Would you copy out each line of the records below that includes the word "tree"?

----------------

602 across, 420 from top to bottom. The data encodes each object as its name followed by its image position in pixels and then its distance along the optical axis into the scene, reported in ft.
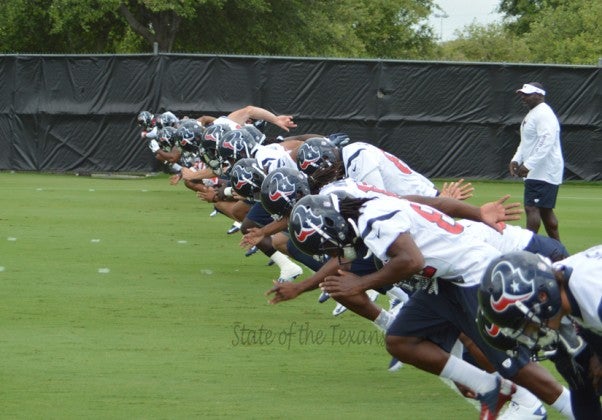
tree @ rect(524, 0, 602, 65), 298.35
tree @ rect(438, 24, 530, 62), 418.92
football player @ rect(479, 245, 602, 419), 32.73
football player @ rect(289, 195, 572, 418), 43.34
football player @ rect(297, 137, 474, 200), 62.18
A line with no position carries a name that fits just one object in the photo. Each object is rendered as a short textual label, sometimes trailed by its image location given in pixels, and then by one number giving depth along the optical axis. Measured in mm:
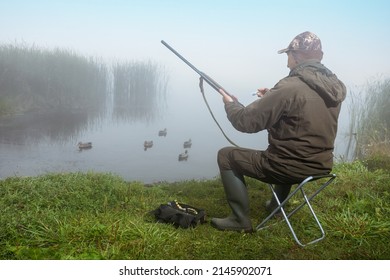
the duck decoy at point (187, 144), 7096
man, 2605
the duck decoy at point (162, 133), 7495
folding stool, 2648
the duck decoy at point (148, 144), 7352
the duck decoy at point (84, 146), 7297
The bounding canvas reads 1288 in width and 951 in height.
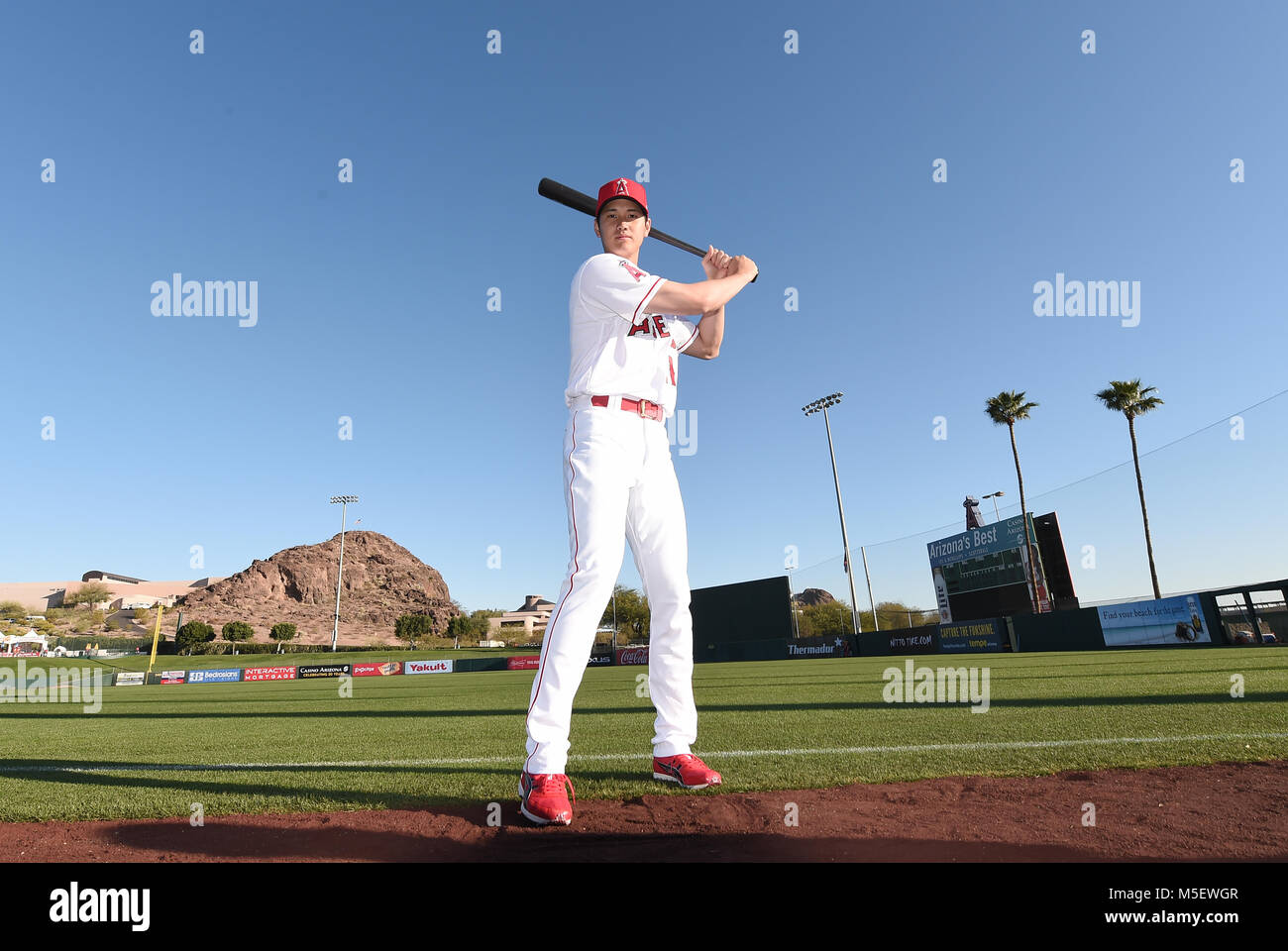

----------------

## Answer to the exercise
tree @ rect(524, 0, 602, 65), 298.35
tree @ rect(438, 24, 530, 62), 418.92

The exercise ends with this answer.